How does this "ploy" work? On what basis do you allege that the Democrats "will do everything in their power to silence the voices of millions of Americans who voted for him." Are you confused? Didn't you just vote not to certify the Electoral College vote and negate the votes of millions of Americans? (Yes, you did. On January 6, no less.)  Is the "him" you're talking about, for whom "millions of Americans voted for," not Joe Biden? Are you acquainted with the psychological concept of projection?

As to "hating" Trump, I can only speak for myself. Do I hate him? As a person, I find him pathetic, a man plagued by demons and out-of-control; a man of unconstrained appetites. For this, I pity him. But as a public figure, we must judge him and his performance. I do "hate" very much of what he's done, especially the lies and the fomenting of hatred and division and his degradation of norms of decency, civility, and the rule of law. And then there are his policies, to the extent that we can call them that, which were in large measure odious and foolish, to put it as kindly as possible.
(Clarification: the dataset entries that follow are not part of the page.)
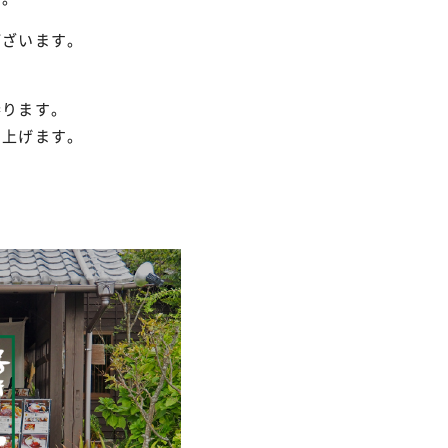
ございます。
参ります。
し上げます。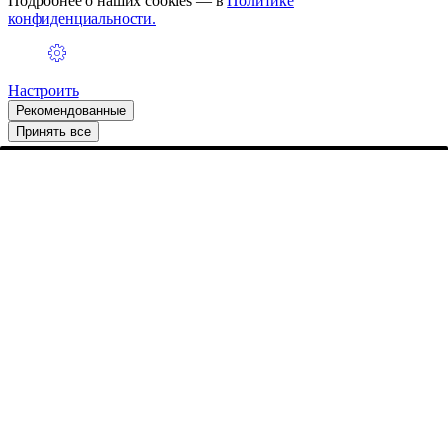
Подробнее о наших cookies — в
Политике
конфиденциальности.
Настроить
Рекомендованные
Принять все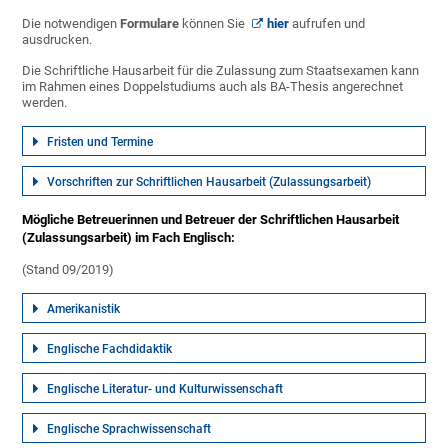
Die notwendigen
Formulare
können Sie
hier
aufrufen und
ausdrucken.
Die Schriftliche Hausarbeit für die Zulassung zum Staatsexamen kann
im Rahmen eines Doppelstudiums auch als BA-Thesis angerechnet
werden.
Fristen und Termine
Vorschriften zur Schriftlichen Hausarbeit (Zulassungsarbeit)
Mögliche Betreuerinnen und Betreuer der Schriftlichen Hausarbeit
(Zulassungsarbeit) im Fach Englisch:
(Stand 09/2019)
Amerikanistik
Englische Fachdidaktik
Englische Literatur- und Kulturwissenschaft
Englische Sprachwissenschaft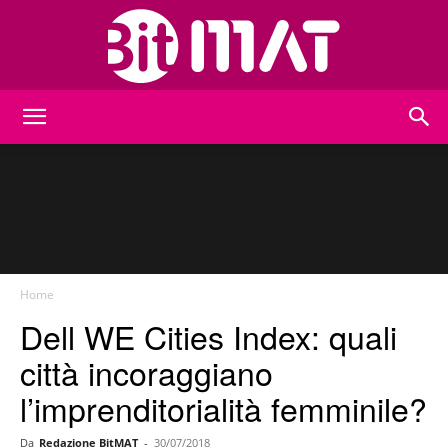
BitMat
Home
Dell WE Cities Index: quali
città incoraggiano
l’imprenditorialità femminile?
Da
Redazione BitMAT
-
30/07/2018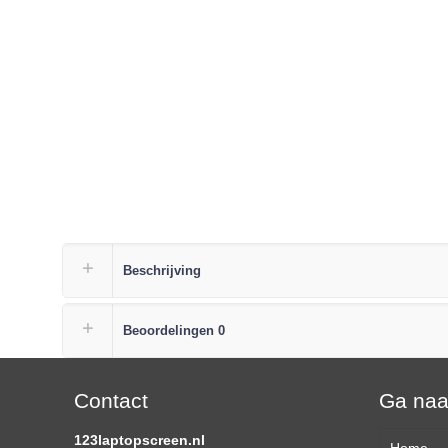
Beschrijving
Beoordelingen
0
Contact
Ga na
123laptopscreen.nl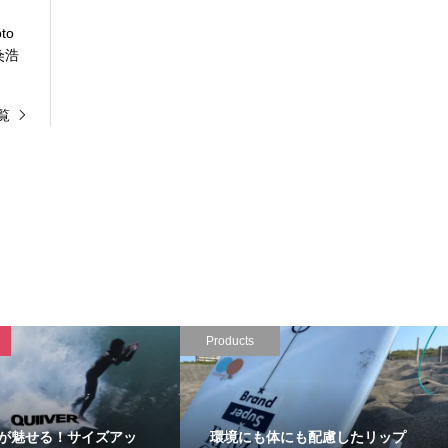
to
 粂浩
覧
ie
Products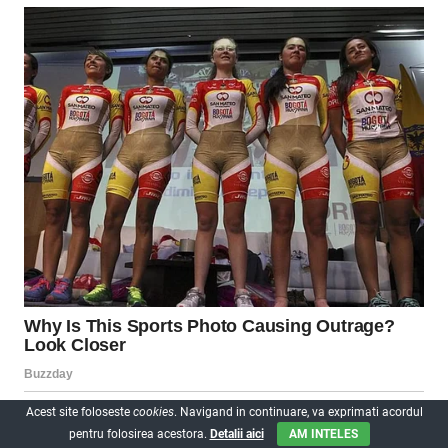
Acest site foloseste
cookies
. Navigand in continuare, va exprimati acordul
pentru folosirea acestora.
Detalii aici
AM INTELES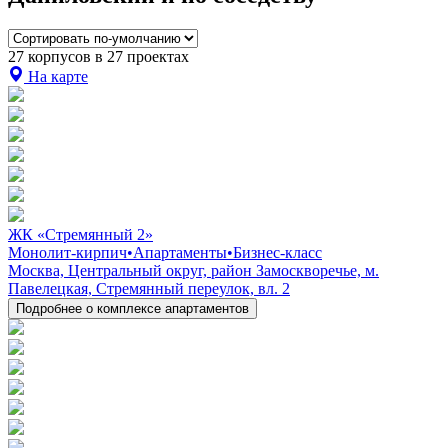
27 корпусов в 27 проектах
На карте
ЖК «Стремянный 2»
Монолит-кирпич
•
Апартаменты
•
Бизнес-класс
Москва, Центральный округ, район Замоскворечье, м.
Павелецкая, Стремянный переулок, вл. 2
Подробнее о комплексе апартаментов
Thus, you're correct that I and most Democrats loath President Trump, and I believe that he's earned this level of disdain. We can pity him, but we can't trust him or forget his deeds. If at some point he confesses, repents, and atones for his wrongs, he can perhaps put himself straight with the Almighty and those close to him. But we the citizens of the United States can never forget his transgressions, and we should trust him with any public office ever again. 

"I hope we can move forward together in unity, but the Democrats’ impeachment is an obstacle to that effort."

Can--should--a victim of a crime--including "high crimes and misdemeanors"--simply "move forward together in unity" with the perpetrator without a judicial accounting of the wrongs committed and without some penalty imposed for those wrongs? I contend not. President Trump remains utterly unrepentant for his wrongdoing. And if there is no admission of guilt--as would be required in any criminal sentencing based on a plea agreement (when a defendant receives the benefit of a plea bargain), then there can be no receipt of a more lenient sentence. President Trump should be punished for his wrongdoing if found guilty of any "high crimes and misdemeanors" or statutory crimes after a fair trial (or trials) based on due process of law. And those who have suborned and enabled his wrongdoing should be called into account in the court of public opinion and in the election booth (unless a justified criminal case can be brought). 

I'm all in favor of "moving forward together in unity" as a nation after we have comes to grips with our national ailments. I don't believe that we can afford to sweep the events of January 6 under the rug nor can we simply ignore the complicity of the President and his supporters in this attack on our democracy. Before reconciliation must come accountability. I sincerely desire that we can bring folks together by honest and forthright dialogue. We need a government that addresses the legitimate needs and aspirations of all Americans. We need to come to grips with the realities that we face--a pandemic, economic inequities, climate change--and a host of other festering problems. So, yes, we need to get beyond this impeachment and act to take positive steps toward improving our national well-being. But until we face the wrongs, the wrongs of our nation, we won't make any real progress. 

"I will not vote to impeach the President."

And you didn't. 

Thank you for your consideration of these matters. I'm happy to carry on this dialogue so long as you desire.